Da ist man 60 Jahre schon auf der Welt und es gibt Momente, wo es sich sehr sehr fremd anfühlt. Besonders manchmal unter Lehrern. Aber in Firmen wird es auch nicht besser sein.
Normale Erwachsene halt. Haben ganz viel von sich über Bord geworfen und  vergessen.

Klar muss man mit Sachen umgehen können. Das versteht sich, dass man keine Mimose sein kann.
Aber ist es richtig, die eigenen Gefühle gar nicht mehr wahrzunehmen zu sollen? Ist es richtig, sich gar nicht mehr in einen Anderen einfühlen zu wollen? Bestimmt auch nicht.

Wie muss man innendrin gebaut sein, dass man LACHEN kann, wenn jemandem etwas Widerliches zugestoßen ist, er sichtlich darunter leidet und sich offenbart?

Also die 4. Stunde, es wird eine schöne Freiarbeit mit dem Basteln der Zimmerchen aus Kartons und anderen Aktivitäten - Nala bastelt hingebungsvoll - im Elternbrief stand auch, dass jetzt jedes Kind bitte einen Karton haben sollte.

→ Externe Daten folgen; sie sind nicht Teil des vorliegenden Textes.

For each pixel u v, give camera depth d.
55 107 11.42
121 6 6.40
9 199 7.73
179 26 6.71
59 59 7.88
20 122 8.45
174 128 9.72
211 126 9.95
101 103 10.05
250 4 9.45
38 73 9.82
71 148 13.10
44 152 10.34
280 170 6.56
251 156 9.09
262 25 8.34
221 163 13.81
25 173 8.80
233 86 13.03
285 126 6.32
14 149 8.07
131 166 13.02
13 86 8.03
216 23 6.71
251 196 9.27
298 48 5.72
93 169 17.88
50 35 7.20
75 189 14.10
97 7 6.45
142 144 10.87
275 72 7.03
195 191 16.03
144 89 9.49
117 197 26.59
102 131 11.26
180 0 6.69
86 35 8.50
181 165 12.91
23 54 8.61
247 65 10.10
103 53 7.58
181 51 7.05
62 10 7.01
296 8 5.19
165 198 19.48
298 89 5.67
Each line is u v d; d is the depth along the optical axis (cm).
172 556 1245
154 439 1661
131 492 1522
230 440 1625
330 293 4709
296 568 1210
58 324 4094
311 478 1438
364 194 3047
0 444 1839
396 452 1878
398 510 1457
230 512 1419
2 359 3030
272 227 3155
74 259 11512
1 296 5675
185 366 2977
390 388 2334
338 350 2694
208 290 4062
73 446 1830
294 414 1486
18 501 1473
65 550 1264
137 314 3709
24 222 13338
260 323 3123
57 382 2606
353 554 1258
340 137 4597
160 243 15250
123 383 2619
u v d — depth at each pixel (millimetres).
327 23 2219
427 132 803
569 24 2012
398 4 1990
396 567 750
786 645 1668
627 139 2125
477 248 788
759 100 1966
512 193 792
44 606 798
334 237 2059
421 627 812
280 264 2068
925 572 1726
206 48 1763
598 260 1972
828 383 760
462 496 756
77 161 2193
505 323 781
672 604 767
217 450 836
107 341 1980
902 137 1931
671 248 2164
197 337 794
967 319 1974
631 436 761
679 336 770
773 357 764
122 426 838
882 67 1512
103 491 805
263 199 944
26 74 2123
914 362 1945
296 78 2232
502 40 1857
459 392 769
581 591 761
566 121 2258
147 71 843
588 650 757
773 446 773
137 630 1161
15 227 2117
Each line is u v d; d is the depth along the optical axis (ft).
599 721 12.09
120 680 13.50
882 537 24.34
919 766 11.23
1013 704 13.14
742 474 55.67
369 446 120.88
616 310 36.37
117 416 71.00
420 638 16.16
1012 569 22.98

Sieben fehlen noch. Das war vor dem Wochenende doch noch wichtig gewesen.

Eine Gruppe von Kindern beschäftigt sich schon mit  der kleinen Beleuchtungsanlage mit Glühlampe, Fassung, Polklemmen und Flachbatterie.
Und gar nicht ungeschickt. 

Das packt einige Kinder aber richtig und so ist es auch gedacht. Das ist wirklich spannend.

Lange hatten sie in der Klasse heute über den Strom in der Steckdose und den Schwachstrom aus der Batterie gesprochen und sie hatte es den Eltern geschrieben, dass sie mit ihrem Kind auch nochmal reden: 

Wir machen unsere Versuche nur mit Schwachstrom aus der Batterie. Haushaltsstrom ist sehr sehr stark und sehr gefährlich!!! Und wie mit dem Haushaltsstrom/Steckdosen umzugehen ist, bitte genauestens besprechen!!!!

Dann war die Hofpause. Noch schnell den doppelten Geburtstagskuchen von gestern aufgeteilt und auf Servietten hingestellt. Nun kommen die Kinder aus der Pause wieder hoch, sie gehen gleich zum Essen. Beim Kuchenteilen entspinnt sich ein kleines Gespräch. Ein Kind zeigt den Effenberg-Stinkefinger und fragt, was das bedeute, ihr Bruder habe ihr das  so gezeigt - jetzt kommt Minna  etwas ins Schwimmen. Ohne einen kleinen Vorlauf Sexualkundeunterricht bekommt man das eigentlich nicht hin.
Irgendwie klappt es aber doch.
Alle finden, dass es ein ziemlich blödes und ekliges Zeichen ist.

Schade, sie muss runter in den Werkraum, die Woll- und Holz-AG vorbereiten und.....öööh!!!

Der Werkraum ist voll mit einem anderen Projekt!!
 "Aber sie weiß doch, dass ich freitags um diese Zeit..."

Nun ist der Punkt erreicht. 
Frei nach Wilhelm Busch:

"Bist Du wütend, zähl' bis vier,
hilft es nichts, dann explodier!"

Klärt die AG-Kinder der 3. Klasse noch auf, dass das wohl heute nichts mehr wird und fährt nach Hause, fragt sich:

"Kennen andere Menschen auch solche Tage? Oder nur ich? Und wenn ja, was mache ich falsch, dass mir solche Tage passieren?"

Das Schreiben hat geholfen, wieder "herunterzukommen". 

In diesem Sinne: Ein schönes Wochenende!